Dans la mesure où les alliances font jouer les synergies entre organismes publics de recherche, évitent le saupoudrage, les empilements et les chevauchements, et au contraire, concentrent les moyens financiers, elles devraient permettre de faire émerger plus facilement les partenariats public-privé indispensables pour que la recherche se traduise en innovation et débouche sur davantage de croissance et d'emploi. Il ne pourra, en effet, être remédié efficacement à l'insuffisance chronique de la recherche privée française qu'à la condition que la recherche publique donne une impulsion forte, en faisant jouer un effet de levier, une des vocations de la recherche publique étant d'ouvrir la voie pour inciter les industriels à concentrer des moyens supplémentaires sur les objectifs poursuivis. Une mobilisation plus efficace des ressources publiques devrait en outre servir de support au développement de collaborations avec les fondations privées, comme avec les fondations de recherche créées par les universités.
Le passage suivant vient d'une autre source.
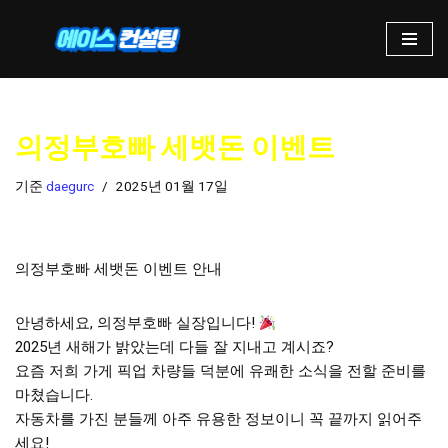
콘
텐
츠
로
의정부호빠 세뱃돈 이벤트
건
너
기준
daegurc
2025년 01월 17일
뛰
기
의정부호빠 세뱃돈 이벤트 안내
안녕하세요, 의정부호빠 실장입니다!
2025년 새해가 밝았는데 다들 잘 지내고 계시죠?
요즘 저희 가게 픽업 차량들 덕분에 유쾌한 소식을 전할 준비를
마쳤습니다.
자동차를 가진 분들께 아주 유용한 정보이니 꼭 끝까지 읽어주
세요!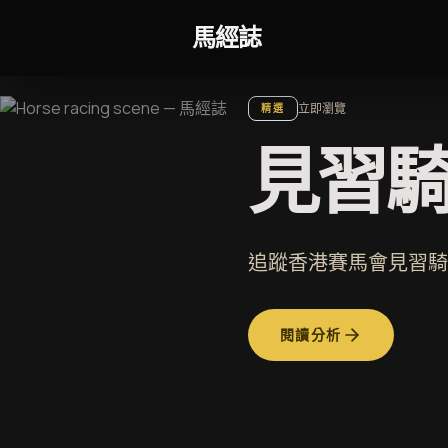
跳至內容
馬經誌
立即瀏覽
精選
見習
追蹤香港賽馬會見習騎
閱讀分析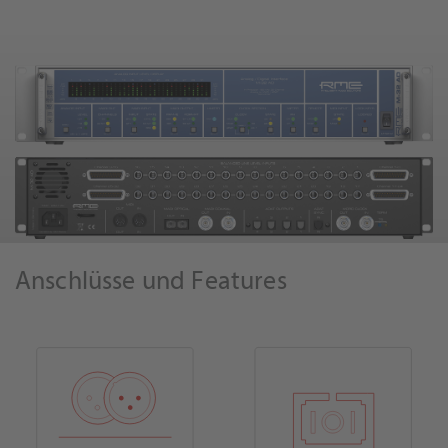
Anschlüsse und Features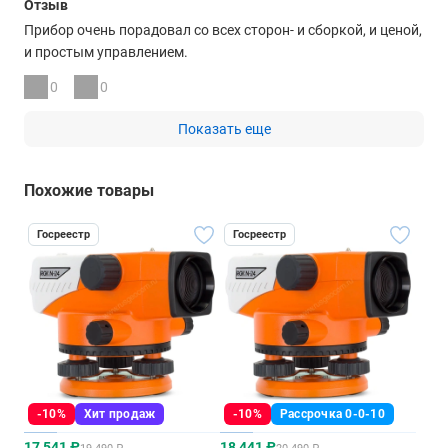
Отзыв
Прибор очень порадовал со всех сторон- и сборкой, и ценой,
и простым управлением.
0
0
Показать еще
Похожие товары
Госреестр
Госреестр
-10%
Хит продаж
-10%
Рассрочка 0-0-10
17 541 ₽
18 441 ₽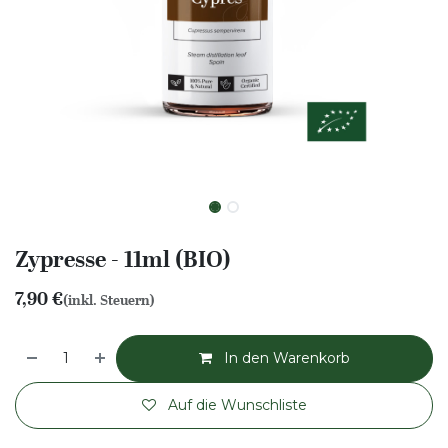
Zypresse - 11ml (BIO)
7,90
€
(inkl. Steuern)
In den Warenkorb
Auf die Wunschliste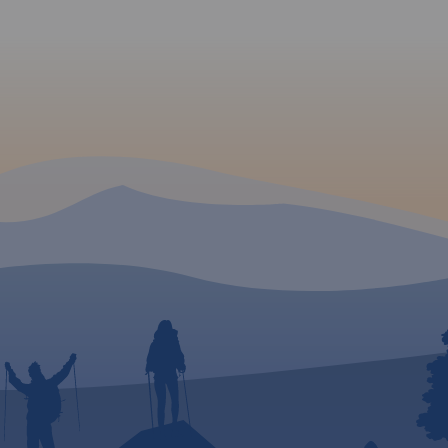
zono
,
ztyn -
a
.
Rok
Enfin, les alliances devraient contribuer à orienter de manière plus efficace les ressources européennes de financement en direction de la recherche française. Elles devraient donner un poids plus important aux démarches directes de la recherche française pour l'accès aux soutiens ouverts par les programmes communautaires. Par ailleurs, en facilitant le dialogue avec les instances équivalentes, existantes ou à venir, dans les autres pays membres, elles pourraient devenir l'instrument de projets communs de recherche, construits sur le modèle « Eureka » des coopérations inter-étatiques. La logique « Eureka », telle qu'elle a été conçue en 1985, tire sa force d'une gestion équilibrée entre, d'une part, les soutiens nationaux, et d'autre part, les retombées pour chacun des pays membres des projets « Eureka ». Des coopérations au niveau des alliances nationales seraient une manière de réactiver ce schéma d'organisation au profit, non plus seulement de la recherche pré-compétitive, mais aussi, en amont, des recherches appliquée et fondamentale, en suscitant, le cas échéant, un complément de financement communautaire. A terme, de telles coopérations inter-étatiques, combinant l'ambition des objectifs et le réalisme des partenariats, devraient favoriser l'émergence de véritables « clusters » européens associant entreprises, centres de recherche et universités autour de projets innovants.
Les alliances, en tant qu'instrument d'une concertation approfondie entre les organismes publics de recherche française, apparaissent ainsi comme l'une des manières de mettre en oeuvre concrètement la stratégie « Europe 2020 » qui a succédé à celle de Lisbonne.